━━━━━ Fragmento del texto

El español es la lengua común a los latinoamericanos (salvo Brasil) y españoles; bueno, el español como genérico, porque lo que se habla y escribe comúnmente se llama castellano (o sea, “de Castilla”) porque el euskara y el catalán no es que sean un puente diariamente transitado entre estas dos realidades continentales.
Y aquí en esta América Latina que es un patchwork de naciones, el idioma común (español/castellano) es algo así como una tranquera fronteriza que se manifiesta en las innumerables palabras que siendo iguales a la vista, difieren en su significado hasta llegar a ser lo opuesto según el país en donde estemos.

━━━━━━━━━━
━━━━━ Datos mostrados

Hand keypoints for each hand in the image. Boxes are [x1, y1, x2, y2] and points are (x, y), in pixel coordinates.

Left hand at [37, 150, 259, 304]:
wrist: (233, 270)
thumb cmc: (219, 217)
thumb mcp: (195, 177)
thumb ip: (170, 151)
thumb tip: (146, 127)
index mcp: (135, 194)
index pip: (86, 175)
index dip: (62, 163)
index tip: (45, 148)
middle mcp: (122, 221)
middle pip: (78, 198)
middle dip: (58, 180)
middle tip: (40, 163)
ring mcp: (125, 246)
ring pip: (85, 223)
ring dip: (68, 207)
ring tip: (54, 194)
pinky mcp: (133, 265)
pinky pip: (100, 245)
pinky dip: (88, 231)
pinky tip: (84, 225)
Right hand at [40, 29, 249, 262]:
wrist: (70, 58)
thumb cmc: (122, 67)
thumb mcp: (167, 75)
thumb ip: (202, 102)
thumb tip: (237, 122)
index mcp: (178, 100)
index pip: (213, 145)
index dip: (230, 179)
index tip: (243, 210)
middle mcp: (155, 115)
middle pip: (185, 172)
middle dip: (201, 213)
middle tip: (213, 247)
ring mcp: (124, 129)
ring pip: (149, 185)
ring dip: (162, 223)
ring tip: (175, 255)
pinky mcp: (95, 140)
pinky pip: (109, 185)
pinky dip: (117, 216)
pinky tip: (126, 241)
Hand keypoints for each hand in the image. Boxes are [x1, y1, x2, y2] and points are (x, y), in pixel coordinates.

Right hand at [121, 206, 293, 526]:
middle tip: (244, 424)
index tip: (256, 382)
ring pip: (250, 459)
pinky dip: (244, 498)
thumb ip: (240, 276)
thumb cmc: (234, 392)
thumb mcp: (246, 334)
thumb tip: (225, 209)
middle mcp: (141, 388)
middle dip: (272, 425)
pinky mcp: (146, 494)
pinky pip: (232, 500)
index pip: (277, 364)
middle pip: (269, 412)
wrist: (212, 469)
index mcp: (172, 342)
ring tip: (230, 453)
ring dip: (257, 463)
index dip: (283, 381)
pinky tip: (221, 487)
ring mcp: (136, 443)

━━━━━━━━━━

(Preguntas de estudio)
a) Según el fragmento sobre el idioma español, ¿qué significa el nombre "castellano"?
b) Reproduce el pasaje del fragmento sobre el español desde las palabras "El español es" hasta las palabras "en donde estemos.", sin cambiar nada.
c) Prosigue el texto sobre el español en América Latina a partir de su última oración.

(Respuestas escritas)
a) Significa "de Castilla".

b)
El español es la lengua común a los latinoamericanos (salvo Brasil) y españoles; bueno, el español como genérico, porque lo que se habla y escribe comúnmente se llama castellano (o sea, “de Castilla”) porque el euskara y el catalán no es que sean un puente diariamente transitado entre estas dos realidades continentales.
Y aquí en esta América Latina que es un patchwork de naciones, el idioma común (español/castellano) es algo así como una tranquera fronteriza que se manifiesta en las innumerables palabras que siendo iguales a la vista, difieren en su significado hasta llegar a ser lo opuesto según el país en donde estemos.

c)
Nuestro “idioma común” –y reconozco que no soy historiador, experto en idiomas o filólogo, solamente un curioso escribidor- tiene tantas variantes que entre países latinoamericanos y España hay palabras que nada tendrían que envidiar si fuesen chino, porque en ambos lados (esos que los océanos Atlántico o Pacífico mojan), las caras de sorpresa ante el desconocimiento de algunas puede ser también de risa o enojo y no digamos nada porque en nuestra (o sea la de los de por aquí) América Latina la confusión puede transformar en una babel la conversación desavisada de ciudadanos de Argentina, Bolivia, (excluyo nuevamente a Brasil, donde se habla portugués), Chile, Colombia, Costa Rica, Cuba, Ecuador, El Salvador, Guatemala, Honduras, México, Nicaragua, Panamá, Paraguay, Puerto Rico, Perú, República Dominicana, Uruguay y Venezuela,
el desmadre es gigantesco porque los malentendidos y las “significaciones equívocas” van a estar a la orden del día.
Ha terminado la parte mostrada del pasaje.